## 任务提示 1
请更新记录中从开头到含有“Training 3. Sasaran & Dimensi Evaluasi”的那一行（首尾两行都包括在内），把其中的“ERP”全部改为“CRM”，其余内容一律不动，只输出这些行。

## 节选文本
──────
《Mali OpenCL SDK v1.1.0》教程樣例之四“圖像對象”

介紹

　　紋理(圖像)是現代圖像應用的很大一部分。正因爲如此，圖形硬件已經發展到允許高訪問性能地對紋理進行訪問和操作。爲充分使用這一硬件，OpenCL包括了一個可選的圖像數據類型。這些"圖像對象"在所有Mali-T600系列GPU上受到支持。圖像代表大型數據網格，可以並行地被處理。正應爲如此，圖像數據和圖像操作通常非常適合在OpenCL中做加速。圖像數據有兩種方式可以被OpenCL存儲和操作：緩衝區對象和圖像對象。

內存緩衝區

　　內存緩衝區只是數據的普通數組。因爲它們適合所有類型的數據(例如，圖像，網格，線性陣列等)，各種圖像操作是困難的。

　　　　> 爲了在一個給定的座標訪問數據，你必須計算正確的數據偏移；

　　　　> 你必須使用確切的座標來訪問你的數據，或者爲歸一化(或者其它)座標實現你自己的訪問方式；

　　　　> 你也必須處理座標在圖像區域之外的情況；

　　　　> 任何算法或優化通常根據所使用的圖像格式固定，例如RGB888(如果你需要修改圖像格式，算法/優化必須修改)；

　　　　> 圖像濾波（如雙線性過濾）必須手動完成。
──────
收集的数据:
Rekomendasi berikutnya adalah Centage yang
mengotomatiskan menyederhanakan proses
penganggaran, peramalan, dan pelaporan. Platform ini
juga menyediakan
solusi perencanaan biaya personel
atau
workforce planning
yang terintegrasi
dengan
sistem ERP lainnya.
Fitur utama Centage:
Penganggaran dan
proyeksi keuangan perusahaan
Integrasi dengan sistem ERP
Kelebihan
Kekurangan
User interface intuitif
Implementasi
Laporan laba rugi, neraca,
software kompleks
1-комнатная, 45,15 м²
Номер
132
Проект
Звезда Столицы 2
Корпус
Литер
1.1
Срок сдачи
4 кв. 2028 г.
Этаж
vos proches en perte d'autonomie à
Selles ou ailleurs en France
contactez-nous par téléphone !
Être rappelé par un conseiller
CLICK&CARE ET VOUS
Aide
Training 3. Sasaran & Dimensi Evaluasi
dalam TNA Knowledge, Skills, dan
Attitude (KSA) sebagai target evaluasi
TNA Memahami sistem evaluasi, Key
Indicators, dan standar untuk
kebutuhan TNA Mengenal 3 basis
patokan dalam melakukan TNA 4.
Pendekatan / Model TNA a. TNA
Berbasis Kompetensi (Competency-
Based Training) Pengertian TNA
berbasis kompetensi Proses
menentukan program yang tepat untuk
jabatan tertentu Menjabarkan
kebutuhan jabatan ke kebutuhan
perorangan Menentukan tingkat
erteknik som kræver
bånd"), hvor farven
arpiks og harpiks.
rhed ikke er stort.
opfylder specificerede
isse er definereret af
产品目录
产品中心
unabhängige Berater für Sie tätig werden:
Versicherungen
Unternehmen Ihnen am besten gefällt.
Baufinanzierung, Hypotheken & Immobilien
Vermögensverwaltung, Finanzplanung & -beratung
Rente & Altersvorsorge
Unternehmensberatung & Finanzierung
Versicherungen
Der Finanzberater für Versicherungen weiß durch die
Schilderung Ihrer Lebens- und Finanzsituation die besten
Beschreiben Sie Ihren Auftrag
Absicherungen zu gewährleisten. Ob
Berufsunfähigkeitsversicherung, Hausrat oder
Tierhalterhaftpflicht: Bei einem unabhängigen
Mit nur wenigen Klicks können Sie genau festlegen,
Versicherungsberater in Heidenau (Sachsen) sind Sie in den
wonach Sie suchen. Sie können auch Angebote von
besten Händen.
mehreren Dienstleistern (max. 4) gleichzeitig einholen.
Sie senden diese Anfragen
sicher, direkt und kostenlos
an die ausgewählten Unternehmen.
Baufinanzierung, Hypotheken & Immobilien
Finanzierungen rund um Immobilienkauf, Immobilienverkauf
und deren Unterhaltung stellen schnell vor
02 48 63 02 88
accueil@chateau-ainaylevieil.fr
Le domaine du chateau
──────
## 任务提示 2
请把图像对象教程节选中从“紋理(圖像)是現代圖像應用的”到“等)，各種圖像操作是困難的。”的这一段逐字重新录入一遍。

## 任务答案 1
Rekomendasi berikutnya adalah Centage yang
mengotomatiskan menyederhanakan proses
penganggaran, peramalan, dan pelaporan. Platform ini
juga menyediakan
solusi perencanaan biaya personel
atau
workforce planning
yang terintegrasi
dengan
sistem CRM lainnya.
Fitur utama Centage:
Penganggaran dan
proyeksi keuangan perusahaan
Integrasi dengan sistem CRM
Kelebihan
Kekurangan
User interface intuitif
Implementasi
Laporan laba rugi, neraca,
software kompleks
1-комнатная, 45,15 м²
Номер
132
Проект
Звезда Столицы 2
Корпус
Литер
1.1
Срок сдачи
4 кв. 2028 г.
Этаж
vos proches en perte d'autonomie à
Selles ou ailleurs en France
contactez-nous par téléphone !
Être rappelé par un conseiller
CLICK&CARE ET VOUS
Aide
Training 3. Sasaran & Dimensi Evaluasi

## 任务答案 2
紋理(圖像)是現代圖像應用的很大一部分。正因爲如此，圖形硬件已經發展到允許高訪問性能地對紋理進行訪問和操作。爲充分使用這一硬件，OpenCL包括了一個可選的圖像數據類型。這些"圖像對象"在所有Mali-T600系列GPU上受到支持。圖像代表大型數據網格，可以並行地被處理。正應爲如此，圖像數據和圖像操作通常非常適合在OpenCL中做加速。圖像數據有兩種方式可以被OpenCL存儲和操作：緩衝區對象和圖像對象。

內存緩衝區

　　內存緩衝區只是數據的普通數組。因爲它們適合所有類型的數據(例如，圖像，網格，線性陣列等)，各種圖像操作是困難的。